How can you tell the polarity of Covalent molecules using their shapes and individual bond polarity? Please explain thoroughly.
I understand why some smaller covalent molecules are nonpolar or polar based on the different molecular shapes (Ab, Ab2E2, Ab3, etc) but I don't know how to tell the molecular polarity of larger molecules like Ethyl alcohol or Glycine.
Covalent bonds are directional in nature. The individual bonds may be polar, or non-polar. Polarity of covalent molecules can be judged by inspecting these two aspects i.e. individual bond polarities and disposition (in space) of all the polar bonds and lone pair of electrons (if any). A vector summation (resultant) of all these moments (bond moment as well as lone pair moment), gives an idea about the overall polarity (or otherwise) of a covalent molecule. Finding out the resultant for simple molecules through a mathematical operation is a trivial job.

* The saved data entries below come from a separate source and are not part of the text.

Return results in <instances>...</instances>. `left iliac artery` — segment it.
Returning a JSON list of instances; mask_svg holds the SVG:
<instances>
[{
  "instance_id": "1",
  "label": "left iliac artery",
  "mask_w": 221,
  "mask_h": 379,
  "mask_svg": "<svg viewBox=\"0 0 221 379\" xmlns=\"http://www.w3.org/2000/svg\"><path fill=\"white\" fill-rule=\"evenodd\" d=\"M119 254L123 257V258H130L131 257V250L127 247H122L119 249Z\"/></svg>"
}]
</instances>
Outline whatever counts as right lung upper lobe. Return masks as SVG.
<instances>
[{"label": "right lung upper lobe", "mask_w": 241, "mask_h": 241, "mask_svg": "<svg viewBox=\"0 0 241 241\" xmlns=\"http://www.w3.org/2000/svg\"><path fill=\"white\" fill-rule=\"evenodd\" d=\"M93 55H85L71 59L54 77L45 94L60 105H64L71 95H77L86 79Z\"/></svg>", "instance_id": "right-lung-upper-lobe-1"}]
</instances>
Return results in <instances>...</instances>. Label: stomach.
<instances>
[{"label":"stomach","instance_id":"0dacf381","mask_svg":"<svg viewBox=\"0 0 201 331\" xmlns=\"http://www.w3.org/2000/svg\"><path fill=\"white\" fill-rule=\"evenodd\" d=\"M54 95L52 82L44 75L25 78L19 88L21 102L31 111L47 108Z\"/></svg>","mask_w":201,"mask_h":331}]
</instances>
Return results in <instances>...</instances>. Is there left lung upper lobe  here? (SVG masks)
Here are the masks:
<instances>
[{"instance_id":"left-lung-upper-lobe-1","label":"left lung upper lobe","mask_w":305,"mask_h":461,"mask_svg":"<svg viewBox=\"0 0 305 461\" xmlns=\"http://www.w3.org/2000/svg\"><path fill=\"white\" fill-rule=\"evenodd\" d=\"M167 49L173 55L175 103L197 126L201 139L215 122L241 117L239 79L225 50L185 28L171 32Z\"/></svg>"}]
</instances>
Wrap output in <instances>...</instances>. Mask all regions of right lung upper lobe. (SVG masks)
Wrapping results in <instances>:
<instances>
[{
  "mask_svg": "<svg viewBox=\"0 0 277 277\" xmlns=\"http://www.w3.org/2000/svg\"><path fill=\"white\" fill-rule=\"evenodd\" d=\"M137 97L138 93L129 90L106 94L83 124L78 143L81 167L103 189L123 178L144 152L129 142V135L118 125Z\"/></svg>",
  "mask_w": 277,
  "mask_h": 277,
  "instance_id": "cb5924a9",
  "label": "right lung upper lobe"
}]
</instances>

Theoretically the same rules can be extended to find out polarity of relatively larger molecules like Glycine (NH2CH2CO2H) or Ethyl alcohol (C2H5OH). Both of these molecules are polar. Glycine being a special case where clear positive and clear negative pole exists in two part of the same molecule, through internal proton transfer. This is called a zwitterionic form (NH3^+CH2CO2^-). A popular shortcut to cumbersome mathematical calculations is provided by the concept of functional groups in organic molecules. For functionalized molecules like in the examples given above, the functional group is responsible for most of the polarity, and just by looking at the polarity and disposition of the functional group(s), the overall molecular polarity can be predicted with a fair degree of confidence. For still larger molecules one has to consider the relative orientation of all the functional groups, as well as other structural fragments of notable polarity. A vector resultant of all these fragments gives overall polarity.